PoradyOrganizacjaPijesz wodę z kranu? Chemiczka mówi, kiedy może być niebezpieczna

Pijesz wodę z kranu? Chemiczka mówi, kiedy może być niebezpieczna

Picie wody z kranu ma swoich zwolenników jak i przeciwników. Wszystko sprowadza się do tego, czy ufamy wodociągowi i nie boimy się konsekwencji nieprzegotowanej wody, która czasami jest w stanie wywołać spustoszenie w naszym żołądku. Pewna chemiczka zdradza, że to temperatura wody do picia ma duże znaczenie. W takim razie bezpieczniej jest pić zimną czy ciepłą wodę?

Picie wody z kranu jest bezpieczne?
Picie wody z kranu jest bezpieczne?
Źródło zdjęć: © Adobe Stock | dusanpetkovic1

28.01.2024 09:53

Pijesz wodę z kranu czy raczej decydujesz się na kupno tej butelkowanej? Zarówno jedna jak i druga metoda ma swoje plusy i minusy, a to od nas zależy, którą drogą będziemy podążać. W większości przypadków kranówka jest bezpieczna i można ją pić bez obaw, lecz — jak podkreśla jedna chemiczka — trzeba zwrócić uwagę na temperaturę wody. Może mieć to kluczowe znaczenie dla naszego zdrowia.

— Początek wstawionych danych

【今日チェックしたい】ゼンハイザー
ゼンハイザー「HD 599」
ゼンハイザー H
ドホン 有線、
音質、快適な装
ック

Woda z kranu ma być ciepła czy zimna?

To, na jaką temperaturę wody się decydujemy, to zazwyczaj wynik naszych potrzeb. Trudno sobie wyobrazić, by w upalny dzień ktoś miał ochotę na szklankę ciepłej wody. Mimo to temperatura ma szczególne znaczenie, jeśli mowa o jej składzie chemicznym. Pani Sylwia Panek z profilu @wzdrowymdomu postanowiła porozmawiać o tym, jak temperatura cieczy, w tym przypadku wody, działa na jej skład chemiczny. Jej zdaniem zimna woda będzie znacznie bezpieczniejszym wyborem. Dlaczego? Chemiczka ma dla nas sporo ciekawych informacji, o których mało kto wie.

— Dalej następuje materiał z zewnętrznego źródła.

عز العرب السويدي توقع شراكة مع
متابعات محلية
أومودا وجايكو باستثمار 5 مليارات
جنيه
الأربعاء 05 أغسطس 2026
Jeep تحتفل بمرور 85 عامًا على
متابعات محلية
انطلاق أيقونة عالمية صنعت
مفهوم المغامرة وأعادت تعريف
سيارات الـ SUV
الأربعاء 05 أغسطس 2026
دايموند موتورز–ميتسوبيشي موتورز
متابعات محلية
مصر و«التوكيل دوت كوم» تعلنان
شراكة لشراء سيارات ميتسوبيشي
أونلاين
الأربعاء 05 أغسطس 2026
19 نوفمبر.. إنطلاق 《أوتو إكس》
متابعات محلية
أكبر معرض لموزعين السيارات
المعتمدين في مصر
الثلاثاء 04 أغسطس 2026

Jej zdaniem: "Pijąc ciepłą wodę prosto z kranu, jesteście narażeni na prawdopodobnie większą ilość zanieczyszczeń [...]". Skąd takie wnioski? Ciepła woda musi być wcześniej podgrzana, a urządzenia, które to robią, mogą ją dodatkowo zanieczyścić. Jej stan mikrobiologiczny może być gorszy, a przykładem tego może być Legionella, o której było głośno jakiś czas temu. Bakteria namnaża się w temperaturze od 25 stopni Celsjusza, podobnie jak inne mikroorganizmy w wodzie.

Dalsza część artykułu pod materiałem wideo

Czy należy całkowicie zrezygnować z picia cieplej wody?

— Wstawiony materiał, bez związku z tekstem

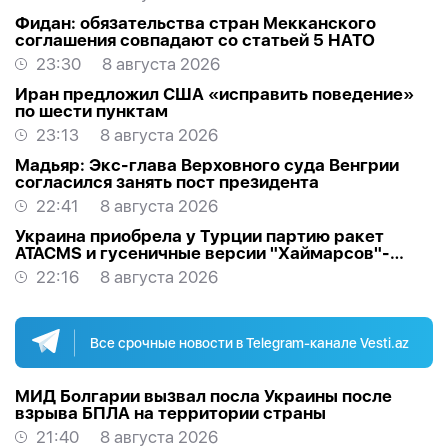
Фидан: обязательства стран Мекканского
соглашения совпадают со статьей 5 НАТО
23:30
8 августа 2026
Иран предложил США «исправить поведение»
по шести пунктам
23:13
8 августа 2026
Мадьяр: Экс-глава Верховного суда Венгрии
согласился занять пост президента
22:41
8 августа 2026
Украина приобрела у Турции партию ракет
ATACMS и гусеничные версии "Хаймарсов"-
ОБНОВЛЕНО
22:16
8 августа 2026
Все срочные новости в Telegram-канале Vesti.az
МИД Болгарии вызвал посла Украины после
взрыва БПЛА на территории страны
21:40
8 августа 2026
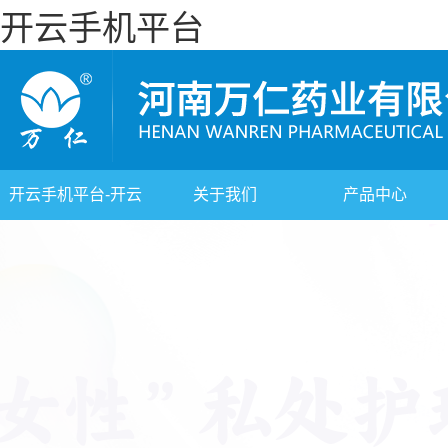
开云手机平台
开云手机平台-开云
关于我们
产品中心
(中国)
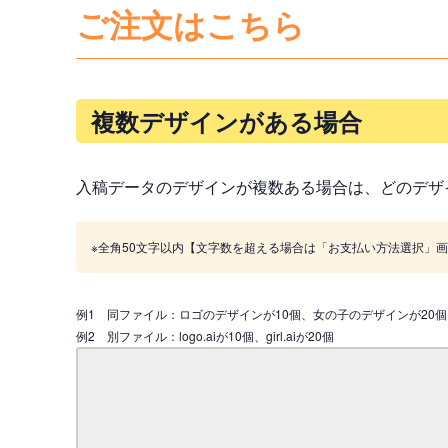
ご注文はこちら
複数デザインがある場合
入稿データのデザインが複数ある場合は、どのデザ
※全角50文字以内【文字数を超える場合は「お支払い方法選択」
例1 同ファイル：ロゴのデザインが10個、女の子のデザインが20個
例2 別ファイル：logo.aiが10個、girl.aiが20個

Odpowiedź brzmi nie, lecz trzeba mieć świadomość zagrożenia i ewentualnych powikłań. Wspomniana Legionella to bakteria, która rozwija się w ciepłej wodzie już od 25 stopni Celsjusza, lecz najwięcej przypadków jej powstania zarejestrowano w temperaturze wody ok. 38-41 stopni Celsjusza. W przypadku wody zimnej, bakterie nie mają tak dobrych warunków do namnażania. Powodem ich powstania jest problem z czystością wodociągów, narastająca rdza, kamień kotłowy czy zwolniony przepływ wody.

Jeśli nie chcesz rezygnować z picia kranówki, postaw na zimną wodę. Ciepłą najlepiej przegotować i dopiero wtedy będzie w pełni bezpieczna do spożycia. Warto również pomyśleć o zamontowaniu filtra w domowym systemie wodociągowym lub kupnie czajnika z wymiennym filtrem. Jego koszt to kilkadziesiąt złotych, lecz inwestycja prędko się zwraca, gdy przestajemy kupować wodę ze sklepu.